Dataset entries
──────────────────────────────

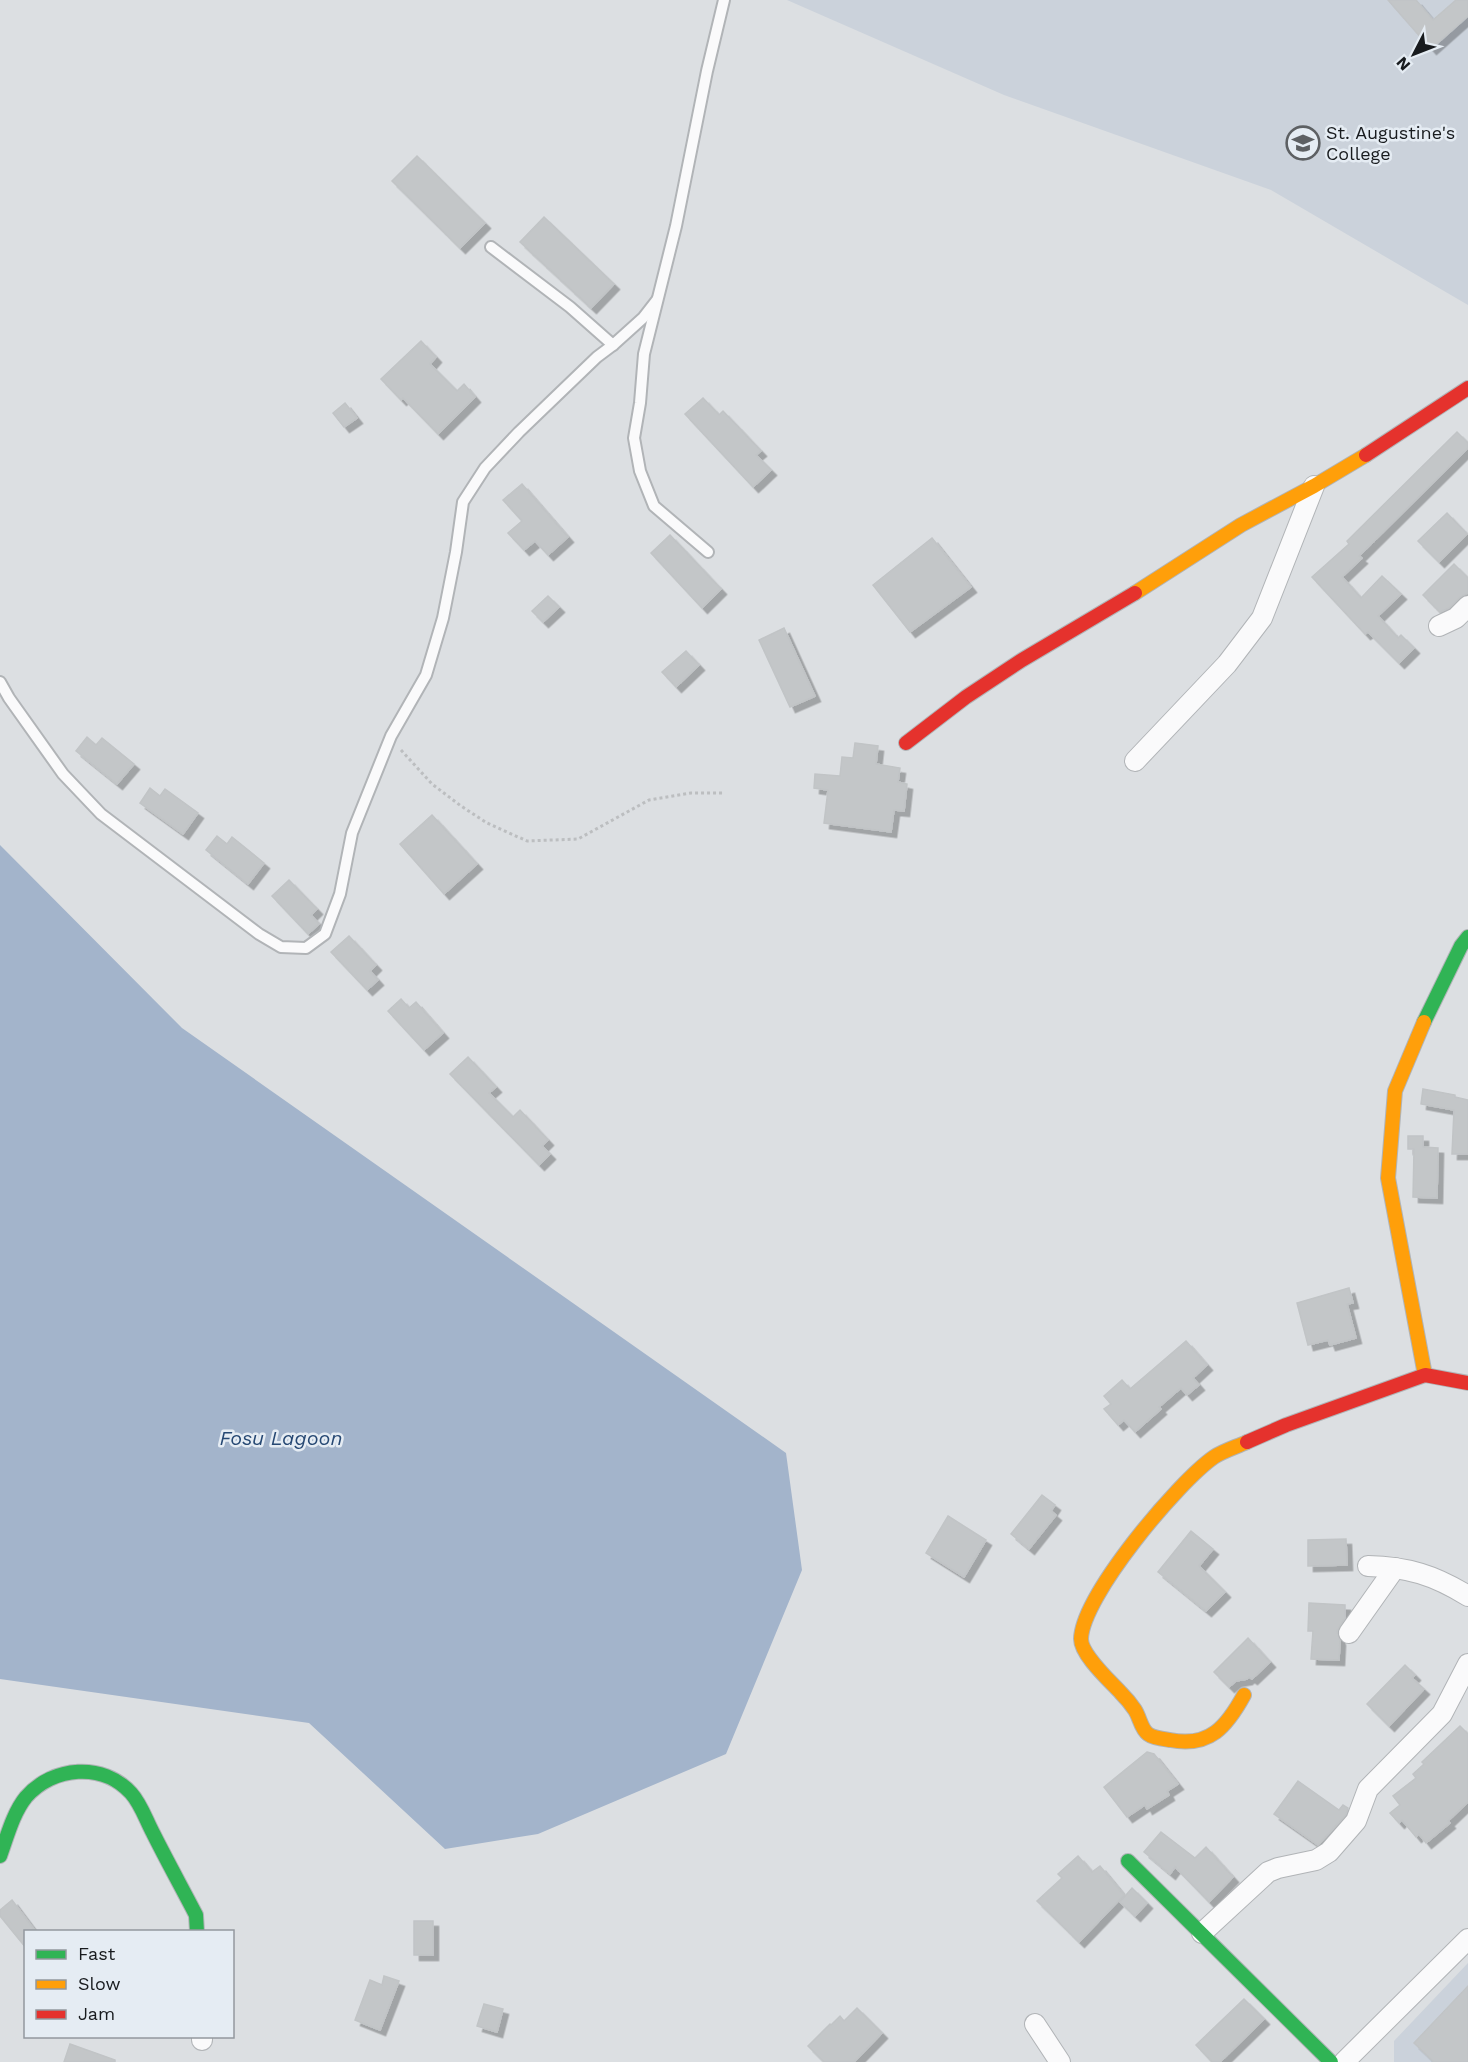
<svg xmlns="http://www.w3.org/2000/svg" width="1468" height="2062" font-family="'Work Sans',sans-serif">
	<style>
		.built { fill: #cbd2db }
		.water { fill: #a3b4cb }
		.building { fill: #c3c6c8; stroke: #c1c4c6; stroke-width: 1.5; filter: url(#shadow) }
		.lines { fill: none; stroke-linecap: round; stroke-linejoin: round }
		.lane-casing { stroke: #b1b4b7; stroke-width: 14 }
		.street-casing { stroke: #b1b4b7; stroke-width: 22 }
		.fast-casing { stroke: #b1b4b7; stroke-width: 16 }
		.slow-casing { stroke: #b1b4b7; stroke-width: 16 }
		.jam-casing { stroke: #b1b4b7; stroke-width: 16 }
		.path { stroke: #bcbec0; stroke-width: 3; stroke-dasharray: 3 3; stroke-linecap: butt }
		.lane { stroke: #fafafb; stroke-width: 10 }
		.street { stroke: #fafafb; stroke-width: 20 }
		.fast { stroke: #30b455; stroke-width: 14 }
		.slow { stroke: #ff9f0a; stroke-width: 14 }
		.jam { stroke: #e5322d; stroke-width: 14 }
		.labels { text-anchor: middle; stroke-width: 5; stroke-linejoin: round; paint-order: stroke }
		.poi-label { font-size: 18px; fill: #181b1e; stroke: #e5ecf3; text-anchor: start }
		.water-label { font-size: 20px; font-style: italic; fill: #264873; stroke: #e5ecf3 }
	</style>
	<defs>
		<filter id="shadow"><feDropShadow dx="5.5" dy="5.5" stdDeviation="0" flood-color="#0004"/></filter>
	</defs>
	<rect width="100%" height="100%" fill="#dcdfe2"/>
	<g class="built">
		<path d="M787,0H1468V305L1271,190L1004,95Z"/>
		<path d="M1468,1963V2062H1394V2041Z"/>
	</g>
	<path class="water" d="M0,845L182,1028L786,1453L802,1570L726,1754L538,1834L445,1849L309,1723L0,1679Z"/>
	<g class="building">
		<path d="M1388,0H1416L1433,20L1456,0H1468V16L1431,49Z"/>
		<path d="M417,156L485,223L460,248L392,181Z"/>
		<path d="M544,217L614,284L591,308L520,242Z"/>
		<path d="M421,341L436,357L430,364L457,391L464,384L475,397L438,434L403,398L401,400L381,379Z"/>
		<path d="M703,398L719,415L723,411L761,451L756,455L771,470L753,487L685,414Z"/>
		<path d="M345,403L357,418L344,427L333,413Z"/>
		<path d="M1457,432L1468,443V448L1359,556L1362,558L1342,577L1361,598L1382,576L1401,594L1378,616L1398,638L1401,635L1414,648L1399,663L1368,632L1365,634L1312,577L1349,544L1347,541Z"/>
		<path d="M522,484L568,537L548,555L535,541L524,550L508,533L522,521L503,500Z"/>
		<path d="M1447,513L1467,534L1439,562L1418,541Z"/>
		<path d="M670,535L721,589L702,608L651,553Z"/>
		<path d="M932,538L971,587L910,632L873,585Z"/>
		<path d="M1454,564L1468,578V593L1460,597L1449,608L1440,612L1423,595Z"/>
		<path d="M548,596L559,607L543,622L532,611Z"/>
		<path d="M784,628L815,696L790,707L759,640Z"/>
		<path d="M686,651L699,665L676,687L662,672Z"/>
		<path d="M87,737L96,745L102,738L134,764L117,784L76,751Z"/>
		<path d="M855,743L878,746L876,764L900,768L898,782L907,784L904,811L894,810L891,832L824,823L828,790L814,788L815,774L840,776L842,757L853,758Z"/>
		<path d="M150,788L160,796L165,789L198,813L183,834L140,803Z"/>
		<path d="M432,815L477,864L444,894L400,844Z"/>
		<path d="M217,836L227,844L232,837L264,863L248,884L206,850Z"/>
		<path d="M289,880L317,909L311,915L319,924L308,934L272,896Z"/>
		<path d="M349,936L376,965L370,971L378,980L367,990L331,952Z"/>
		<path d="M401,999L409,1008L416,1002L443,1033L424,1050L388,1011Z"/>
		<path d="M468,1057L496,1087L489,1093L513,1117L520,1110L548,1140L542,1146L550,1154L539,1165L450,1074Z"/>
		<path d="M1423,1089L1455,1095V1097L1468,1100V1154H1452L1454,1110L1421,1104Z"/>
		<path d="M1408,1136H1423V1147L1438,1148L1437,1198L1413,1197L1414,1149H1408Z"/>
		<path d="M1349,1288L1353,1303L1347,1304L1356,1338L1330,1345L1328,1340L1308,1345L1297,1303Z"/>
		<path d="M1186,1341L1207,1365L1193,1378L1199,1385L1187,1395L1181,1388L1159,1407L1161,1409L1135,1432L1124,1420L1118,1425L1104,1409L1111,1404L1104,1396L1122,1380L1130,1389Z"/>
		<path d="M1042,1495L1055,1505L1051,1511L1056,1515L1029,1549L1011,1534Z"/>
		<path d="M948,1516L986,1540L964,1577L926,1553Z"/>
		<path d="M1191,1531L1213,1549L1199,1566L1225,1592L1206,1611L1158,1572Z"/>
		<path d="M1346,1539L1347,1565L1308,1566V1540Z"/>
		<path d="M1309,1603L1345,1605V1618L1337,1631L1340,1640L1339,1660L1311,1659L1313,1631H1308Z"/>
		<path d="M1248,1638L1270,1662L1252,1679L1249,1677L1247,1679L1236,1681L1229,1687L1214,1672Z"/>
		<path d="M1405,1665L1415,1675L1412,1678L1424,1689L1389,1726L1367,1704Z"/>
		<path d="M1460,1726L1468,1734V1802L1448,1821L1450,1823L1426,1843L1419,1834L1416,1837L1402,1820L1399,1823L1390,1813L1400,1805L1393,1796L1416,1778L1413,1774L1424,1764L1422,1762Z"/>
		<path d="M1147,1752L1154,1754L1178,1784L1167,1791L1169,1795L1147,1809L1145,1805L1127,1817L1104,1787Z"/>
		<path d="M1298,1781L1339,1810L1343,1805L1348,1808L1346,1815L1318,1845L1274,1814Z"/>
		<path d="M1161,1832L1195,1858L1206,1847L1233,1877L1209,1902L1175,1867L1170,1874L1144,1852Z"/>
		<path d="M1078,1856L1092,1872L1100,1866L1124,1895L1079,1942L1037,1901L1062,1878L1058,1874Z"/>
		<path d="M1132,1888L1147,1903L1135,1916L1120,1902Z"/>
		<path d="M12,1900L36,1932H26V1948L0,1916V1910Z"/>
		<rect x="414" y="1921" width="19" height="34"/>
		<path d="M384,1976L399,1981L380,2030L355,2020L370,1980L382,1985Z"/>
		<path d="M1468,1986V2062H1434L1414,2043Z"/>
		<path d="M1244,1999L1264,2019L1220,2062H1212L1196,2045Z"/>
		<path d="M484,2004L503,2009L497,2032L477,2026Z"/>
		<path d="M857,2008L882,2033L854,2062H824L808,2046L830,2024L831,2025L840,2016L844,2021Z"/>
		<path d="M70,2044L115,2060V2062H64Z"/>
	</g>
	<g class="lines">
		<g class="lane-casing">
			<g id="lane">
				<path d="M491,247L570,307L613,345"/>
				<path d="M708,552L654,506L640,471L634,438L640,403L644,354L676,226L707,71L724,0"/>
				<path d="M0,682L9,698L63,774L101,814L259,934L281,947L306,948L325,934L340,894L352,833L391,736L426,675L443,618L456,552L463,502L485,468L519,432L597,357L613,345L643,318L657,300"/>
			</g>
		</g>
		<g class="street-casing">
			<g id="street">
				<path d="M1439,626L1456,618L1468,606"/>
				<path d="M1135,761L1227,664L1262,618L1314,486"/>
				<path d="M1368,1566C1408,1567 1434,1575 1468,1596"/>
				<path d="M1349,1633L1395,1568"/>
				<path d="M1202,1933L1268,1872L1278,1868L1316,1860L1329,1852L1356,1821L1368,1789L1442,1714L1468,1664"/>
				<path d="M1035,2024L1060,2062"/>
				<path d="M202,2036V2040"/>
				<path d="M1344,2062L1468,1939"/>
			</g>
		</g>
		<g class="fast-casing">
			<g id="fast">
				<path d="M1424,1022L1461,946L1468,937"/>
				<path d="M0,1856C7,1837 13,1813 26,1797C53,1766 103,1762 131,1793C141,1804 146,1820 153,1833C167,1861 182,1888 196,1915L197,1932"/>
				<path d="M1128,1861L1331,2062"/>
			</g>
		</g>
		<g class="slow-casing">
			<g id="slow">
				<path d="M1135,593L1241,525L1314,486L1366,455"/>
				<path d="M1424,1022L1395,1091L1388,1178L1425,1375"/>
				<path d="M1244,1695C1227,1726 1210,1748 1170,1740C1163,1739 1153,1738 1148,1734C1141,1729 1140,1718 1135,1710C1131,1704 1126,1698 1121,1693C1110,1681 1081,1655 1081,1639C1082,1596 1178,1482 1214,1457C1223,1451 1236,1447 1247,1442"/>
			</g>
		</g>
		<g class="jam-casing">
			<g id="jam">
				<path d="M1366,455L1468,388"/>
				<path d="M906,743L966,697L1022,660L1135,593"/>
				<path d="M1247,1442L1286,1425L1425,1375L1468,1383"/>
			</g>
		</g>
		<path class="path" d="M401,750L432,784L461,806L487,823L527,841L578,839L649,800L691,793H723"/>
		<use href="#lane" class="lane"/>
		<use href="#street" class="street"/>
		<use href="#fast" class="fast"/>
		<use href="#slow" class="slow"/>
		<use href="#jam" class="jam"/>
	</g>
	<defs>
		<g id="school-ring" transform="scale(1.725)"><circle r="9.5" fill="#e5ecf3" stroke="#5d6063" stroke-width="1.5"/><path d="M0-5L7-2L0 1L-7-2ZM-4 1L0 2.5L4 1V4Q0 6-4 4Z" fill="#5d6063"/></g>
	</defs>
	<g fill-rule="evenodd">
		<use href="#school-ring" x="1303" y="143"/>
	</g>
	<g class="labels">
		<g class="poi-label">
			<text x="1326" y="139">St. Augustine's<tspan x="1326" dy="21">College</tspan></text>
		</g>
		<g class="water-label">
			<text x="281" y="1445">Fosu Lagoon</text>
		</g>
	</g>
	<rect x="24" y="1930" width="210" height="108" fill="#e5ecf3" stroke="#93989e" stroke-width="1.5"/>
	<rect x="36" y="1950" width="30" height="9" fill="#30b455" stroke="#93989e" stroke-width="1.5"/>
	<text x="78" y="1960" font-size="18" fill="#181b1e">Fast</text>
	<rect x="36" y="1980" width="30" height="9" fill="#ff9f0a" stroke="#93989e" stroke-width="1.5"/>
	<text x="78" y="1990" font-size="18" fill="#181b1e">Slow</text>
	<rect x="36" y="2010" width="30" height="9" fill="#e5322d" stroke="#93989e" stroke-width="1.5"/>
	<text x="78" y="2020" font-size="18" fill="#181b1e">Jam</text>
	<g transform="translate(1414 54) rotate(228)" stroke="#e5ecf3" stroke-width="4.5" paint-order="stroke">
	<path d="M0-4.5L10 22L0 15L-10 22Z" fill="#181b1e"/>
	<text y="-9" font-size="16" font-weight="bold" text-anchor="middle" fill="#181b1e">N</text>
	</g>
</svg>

──────────────────────────────

▶ Activity
Could you copy every line from the records that has "lines" in it?

▶ Exercise solution
		.lines { fill: none; stroke-linecap: round; stroke-linejoin: round }
	<g class="lines">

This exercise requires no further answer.